If approved, partially hydrogenated oils (known by the FDA as PHOs) would become an unapproved food additive and would then be illegal if sold in food in the United States. PHOs have been commonly found in processed food since the 1950s because they increase the shelf-life and "flavor stability" of foods like snacks, frozen pizza, coffee creamers, stick margarine and cakes.
The FDA, which is responsible for ensuring food and any substances added to it are safe, has required food labels to reflect the amount of trans fat in an item since 2006. The organization said consumption of trans fat has been reduced since popping up on food labels, but eliminating it entirely could prevent 20,000 heart attacks and 7,000 heart-related deaths every year. Trans fats have been scientifically shown to raise levels of "bad cholesterol," to clog arteries and contribute to heart disease.

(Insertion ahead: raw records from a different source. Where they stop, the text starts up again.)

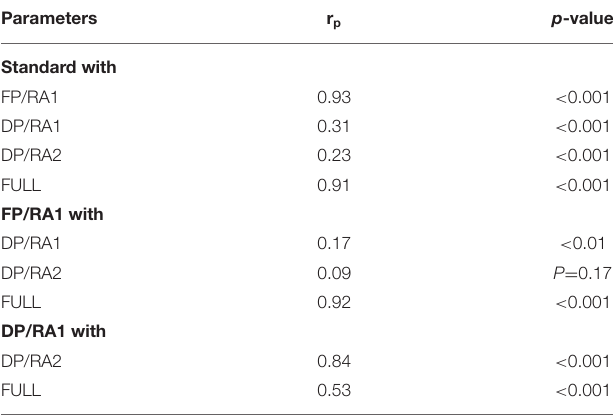
TABLE 5 | Correlation analysis between parameters of the surface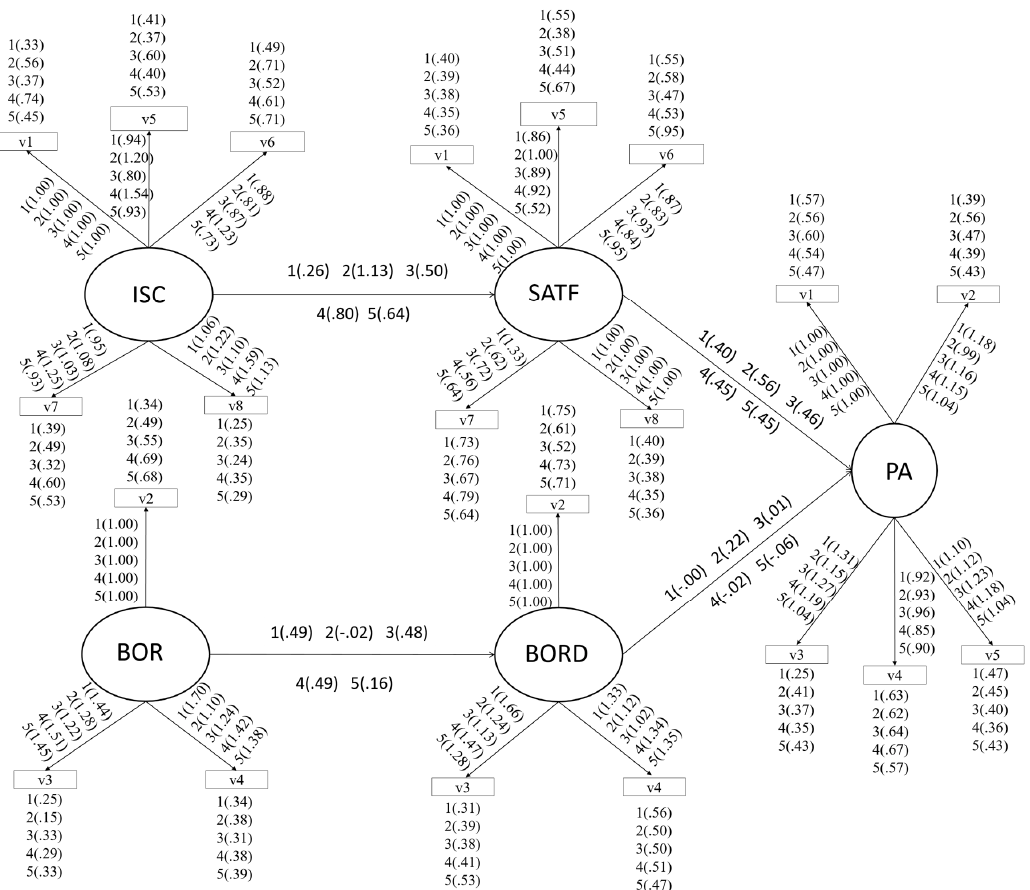
Figure 1. Path diagram for all subjects. Note: Physical education (PE) (1), geography and / or history (GH) (2), English (ENG) (3), Spanish (SP) (4), and mathematics (MAT) (5); ISC: Intrinsic satisfaction classroom with subjects; PE: Boredom with subjects; SATF: Satisfaction with school; BORD: Boredom with school; PA: Performance, academic.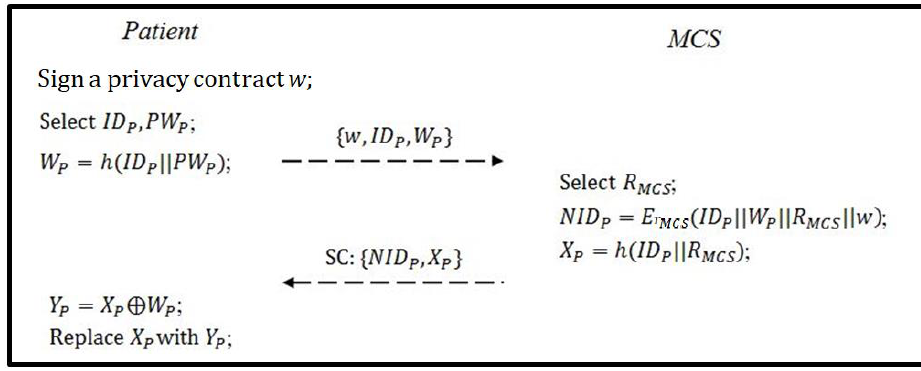
Figure 2. The processes of registration phase of the proposed scheme.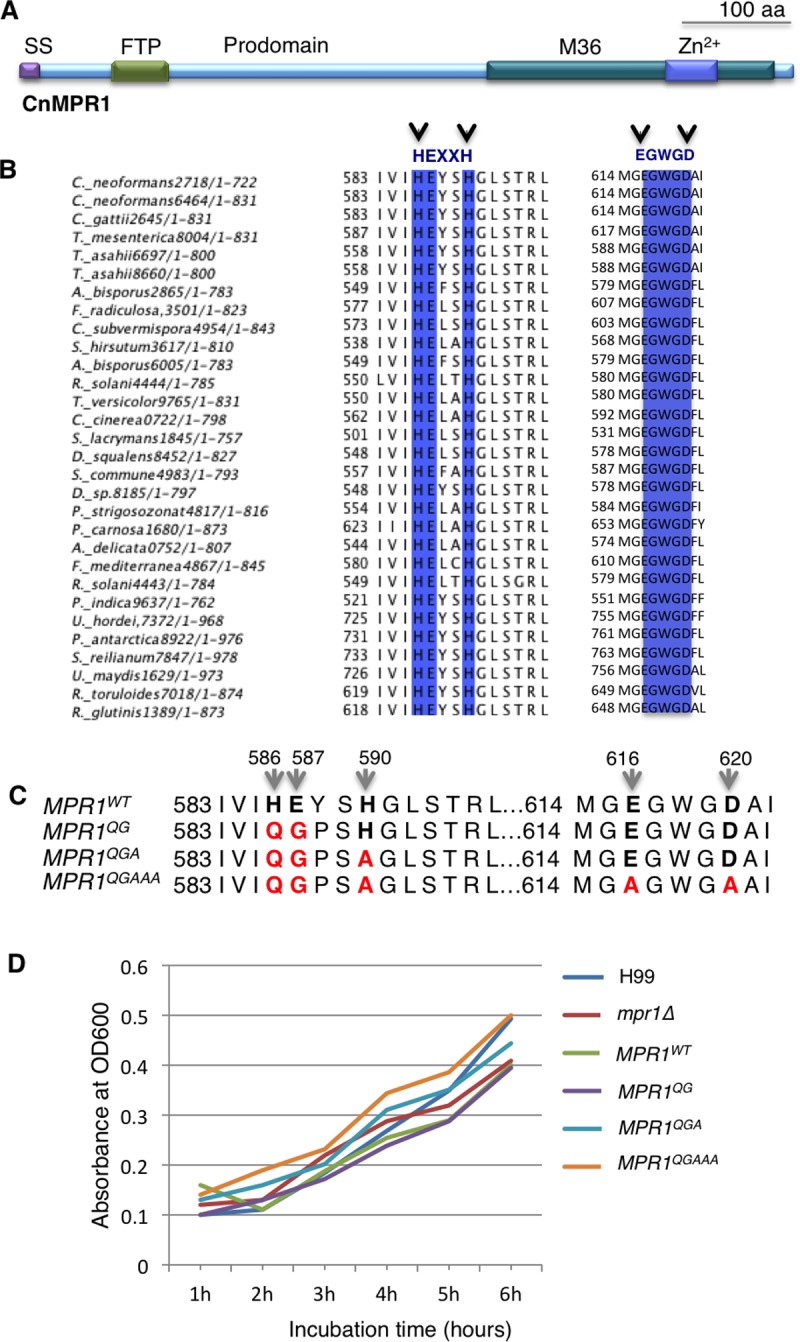
Substitution of conserved amino acids within regions of Mpr1 required for Zn2+ coordination and catalytic activity.(A) The scaled, schematic representation of the predicted structural features of Mpr1 indicates the signal sequence (SS), the prodomain containing a conserved FTP motif and the zinc-binding sites within the M36 catalytic domain. (B) The Mpr1 protein sequence alignment across fungal species revealed strong consensus among amino acids required for coordinating zinc and for catalytic activity (HExxH and ExxxD). (H, histidine; E, glutamic acid; D, aspartic acid). (C) Amino acid sequence depiction of wild type Mpr1 and three zinc-binding site mutants used in the study. MPR1wt is the reconstituted strain (mpr1Δ::MPR1) with conserved H586E587xxH590 and E616xxxD620 regions. The MPR1QG and MPR1QGA mutants contain amino acid substitutions within the HExxH consensus region as follows: H586Q, and E587G or H586Q, E587G and H590A. The MPR1QGAAA mutant contains substitutions in both HExxH and ExxxD consensus regions as follows: H586Q, E587G, H590A, E616A, D620A. (Q, glutamine; G, glycine; A, alanine). (D) The growth curves of C. neoformans strains expressing the MPR1 mutants demonstrated no significant difference in the growth rates at 37°C suggesting that expression of the MPR1 mutants did not negatively impact the viability of C. neoformans. The description of the MPR1 mutants is detailed above. The H99 strain represents a wild type strain of C. neoformans MPR1WT. The mpr1Δ deletion strain (constructed in an H99 background) was used as the background strain for the expression of each MPR1 mutant.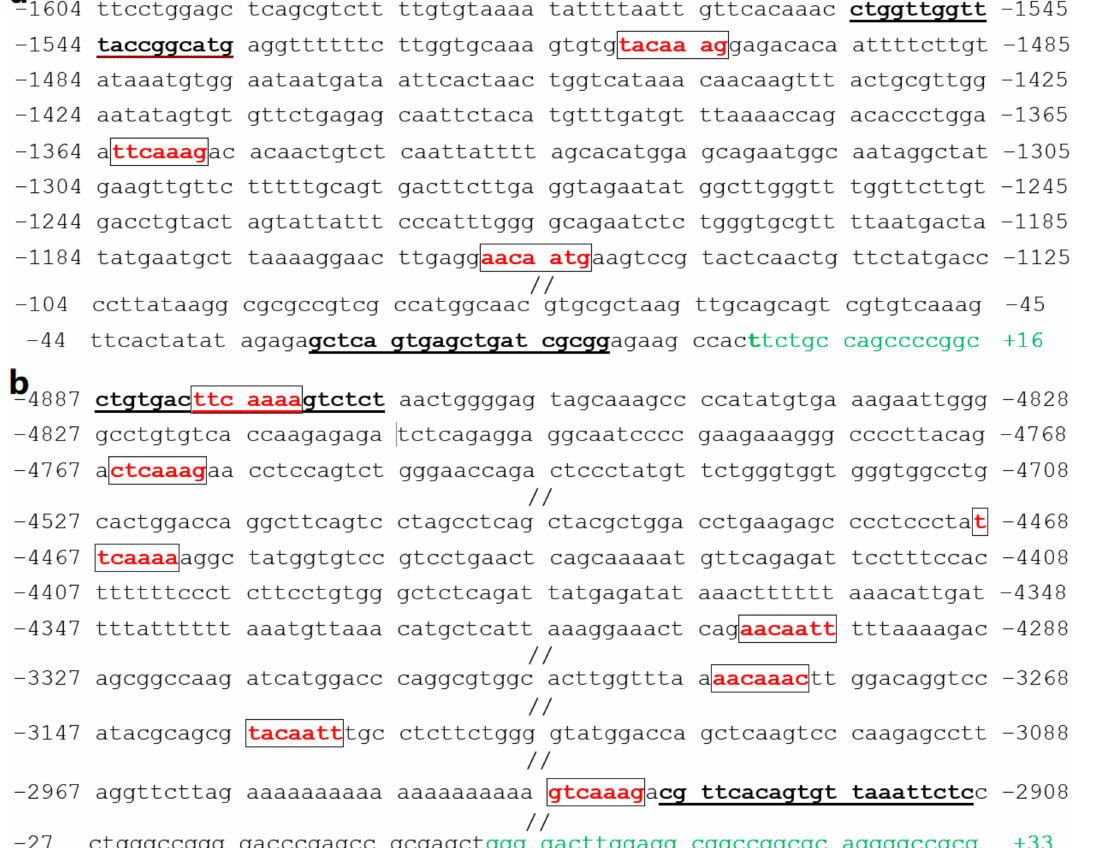
Figure 6. The SOX18-binding sites in the promoters of NR2F2 and GATA4 . ( a ) Multiple SOX18- binding sites mapped in the promoter of NR2F2 . ( b ) Multiple variants of SOX18-binding sites mapped in the promoter of GATA4 . Red color marks the SOX18-binding sites or their variants; green color: the first exon encoding mRNA; underlined bases: primer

Michael R. Taylor, FDA deputy commissioner for foods and veterinary medicine, said the organization has the responsibility to protect the public from products determined to be unsafe. The public has 60 days to provide input on the proposed trans fat ban before a final decision is made.
"If FDA ultimately determines that partially hydrogenated oils cannot be used in food, we recognize that it may take some time to phase out their use. Therefore, in our notice we are seeking input on the time that industry would need to remove partially hydrogenated oils from the food supply," said Taylor.
He added that the food industry would then be given an appropriate amount of time to comply were a ban to be approved. Trans fats also occur naturally in some meat and dairy products and some other edible oils, so they would not be 100 percent eliminated from the American diet if banned by the FDA.
The Grocery Manufacturers Association, a major lobbying organization for food and beverage companies, did not directly oppose the ban but said great strides had already been made to reduce the amount of trans fats in the food supply. "Consumers can be confident that their food is safe and we look forward to working with the FDA to better understand their concerns and how our industry can better serve consumers," the organization said in a statement.
Despite a high obesity rate, Americans have slowly become more aware of foods they are eating and concerned about healthy choices. Local governments have successfully passed similar trans fat bans, and cities like New York have also attempted to control public consumption of sugary drinks. They say such laws protect public health, but some oppose the government of acting like a "nanny state" by trying to control consumer food choices.